What will be the total weight of 10 poles if each pole has the same weight? Statement I: One fourth of the weight of a pole is 5 kilograms. Statement II: The total weight of three poles is 20 kilograms more than the total weight of two poles.

Introduction / Context:
This is a straightforward arithmetic data sufficiency question involving equal weights. You are asked to find the total weight of 10 identical poles. Two statements provide different ways of expressing the weight of a single pole. The primary goal is to determine whether one or both of the statements are sufficient to compute the total weight, not to perform unnecessary extra calculations.

Given Data / Assumptions:
- All 10 poles have the same weight.
- Question: What is the total weight of 10 such poles?
- Statement I: One fourth of the weight of a pole is 5 kilograms.
- Statement II: The total weight of three poles is 20 kilograms more than the total weight of two poles.
- We assume basic algebra holds and weights add linearly.

Concept / Approach:
If we denote the weight of one pole by w kilograms, then the total weight of 10 poles is 10w. Each statement gives a linear equation involving w. If any single statement allows us to solve uniquely for w, then that statement alone is sufficient. If both statements individually allow us to solve for w, then either statement alone is sufficient and we choose the appropriate data sufficiency option accordingly.

Step-by-Step Solution:
Step 1: Analyze statement I. It states that one fourth of the weight of a pole is 5 kilograms. In algebraic form, this is (1/4) * w = 5. Step 2: Solving for w gives w = 5 * 4 = 20 kilograms. Then the total weight of 10 poles is 10 * 20 = 200 kilograms. Hence, statement I alone is sufficient to answer the question. Step 3: Now analyze statement II. It states that the total weight of three poles is 20 kilograms more than the total weight of two poles. In algebraic form, 3w = 2w + 20. Step 4: Subtracting 2w from both sides yields w = 20 kilograms. Again, the total weight of 10 poles is 10 * 20 = 200 kilograms. Therefore, statement II alone is also sufficient to answer the question. Step 5: Since each statement alone leads to a unique value of w and hence the total weight of 10 poles, either statement alone is sufficient, and using both together is not necessary.

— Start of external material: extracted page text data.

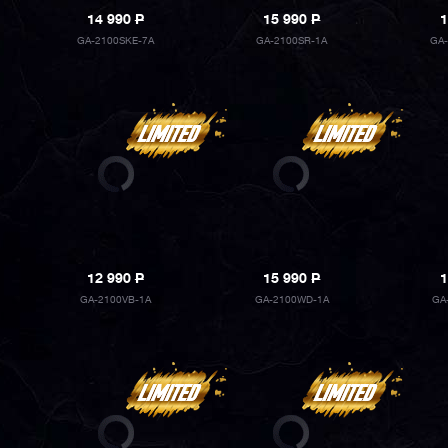
14 990
P
15 990
P
1
GA-2100SKE-7A
GA-2100SR-1A
GA-
12 990
P
15 990
P
1
GA-2100VB-1A
GA-2100WD-1A
GA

Verification / Alternative check:
We can confirm that both statements give the same weight for one pole. From both I and II we obtain w = 20 kilograms. This consistency reassures us that there is no hidden contradiction and that both statements describe the same situation in different ways. Furthermore, once w is known, the total weight of 10 poles is uniquely determined as 200 kilograms.

Why Other Options Are Wrong:
- Option a is wrong because it claims only statement I is sufficient, ignoring that statement II alone is also adequate.
- Option b is wrong for the symmetric reason: it credits only statement II while statement I is equally sufficient.
- Option d is incorrect because we do not need to combine the statements; either alone suffices.
- Option e is wrong because the data are not insufficient or contradictory; each statement individually gives a clear answer.

Common Pitfalls:
Some students assume that if two statements are given, both must be used together, which is not the case in data sufficiency problems. Others may fail to translate the verbal descriptions into algebra correctly. For instance, misunderstanding "20 kilograms more than the total weight of two poles" may lead to incorrect equations. Carefully forming and solving the linear equations for each statement separately avoids these errors.

Final Answer:
Either statement I alone or statement II alone is sufficient to determine the total weight of 10 poles, which is 200 kilograms. Therefore, the correct data sufficiency choice is option C.